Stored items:
* * *

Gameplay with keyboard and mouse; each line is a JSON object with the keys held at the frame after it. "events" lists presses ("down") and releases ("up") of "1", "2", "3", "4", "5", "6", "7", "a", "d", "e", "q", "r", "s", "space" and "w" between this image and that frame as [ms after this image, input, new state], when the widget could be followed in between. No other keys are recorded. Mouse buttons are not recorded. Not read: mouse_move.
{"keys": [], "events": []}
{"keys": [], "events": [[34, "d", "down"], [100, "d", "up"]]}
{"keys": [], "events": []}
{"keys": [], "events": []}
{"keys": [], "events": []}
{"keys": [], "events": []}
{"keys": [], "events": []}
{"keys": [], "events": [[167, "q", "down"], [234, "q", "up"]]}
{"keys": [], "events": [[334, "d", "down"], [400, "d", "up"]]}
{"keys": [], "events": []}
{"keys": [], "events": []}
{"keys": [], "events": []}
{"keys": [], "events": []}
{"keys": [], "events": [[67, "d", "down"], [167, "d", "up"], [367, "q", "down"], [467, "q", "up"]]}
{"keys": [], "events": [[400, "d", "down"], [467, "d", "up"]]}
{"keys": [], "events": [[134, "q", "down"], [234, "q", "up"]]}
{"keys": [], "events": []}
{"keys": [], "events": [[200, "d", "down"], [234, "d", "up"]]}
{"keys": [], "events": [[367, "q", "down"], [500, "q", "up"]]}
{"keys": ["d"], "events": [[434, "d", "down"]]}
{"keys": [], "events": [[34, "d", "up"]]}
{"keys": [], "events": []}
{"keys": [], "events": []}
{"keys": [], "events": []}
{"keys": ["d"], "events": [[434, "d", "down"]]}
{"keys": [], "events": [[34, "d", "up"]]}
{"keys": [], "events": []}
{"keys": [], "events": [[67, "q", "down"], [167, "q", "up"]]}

* * *

*YOUR OBJECTIVE*:
Word for word, every record must be given again.

*SOLUTION TO THIS PROBLEM*:
Gameplay with keyboard and mouse; each line is a JSON object with the keys held at the frame after it. "events" lists presses ("down") and releases ("up") of "1", "2", "3", "4", "5", "6", "7", "a", "d", "e", "q", "r", "s", "space" and "w" between this image and that frame as [ms after this image, input, new state], when the widget could be followed in between. No other keys are recorded. Mouse buttons are not recorded. Not read: mouse_move.
{"keys": [], "events": []}
{"keys": [], "events": [[34, "d", "down"], [100, "d", "up"]]}
{"keys": [], "events": []}
{"keys": [], "events": []}
{"keys": [], "events": []}
{"keys": [], "events": []}
{"keys": [], "events": []}
{"keys": [], "events": [[167, "q", "down"], [234, "q", "up"]]}
{"keys": [], "events": [[334, "d", "down"], [400, "d", "up"]]}
{"keys": [], "events": []}
{"keys": [], "events": []}
{"keys": [], "events": []}
{"keys": [], "events": []}
{"keys": [], "events": [[67, "d", "down"], [167, "d", "up"], [367, "q", "down"], [467, "q", "up"]]}
{"keys": [], "events": [[400, "d", "down"], [467, "d", "up"]]}
{"keys": [], "events": [[134, "q", "down"], [234, "q", "up"]]}
{"keys": [], "events": []}
{"keys": [], "events": [[200, "d", "down"], [234, "d", "up"]]}
{"keys": [], "events": [[367, "q", "down"], [500, "q", "up"]]}
{"keys": ["d"], "events": [[434, "d", "down"]]}
{"keys": [], "events": [[34, "d", "up"]]}
{"keys": [], "events": []}
{"keys": [], "events": []}
{"keys": [], "events": []}
{"keys": ["d"], "events": [[434, "d", "down"]]}
{"keys": [], "events": [[34, "d", "up"]]}
{"keys": [], "events": []}
{"keys": [], "events": [[67, "q", "down"], [167, "q", "up"]]}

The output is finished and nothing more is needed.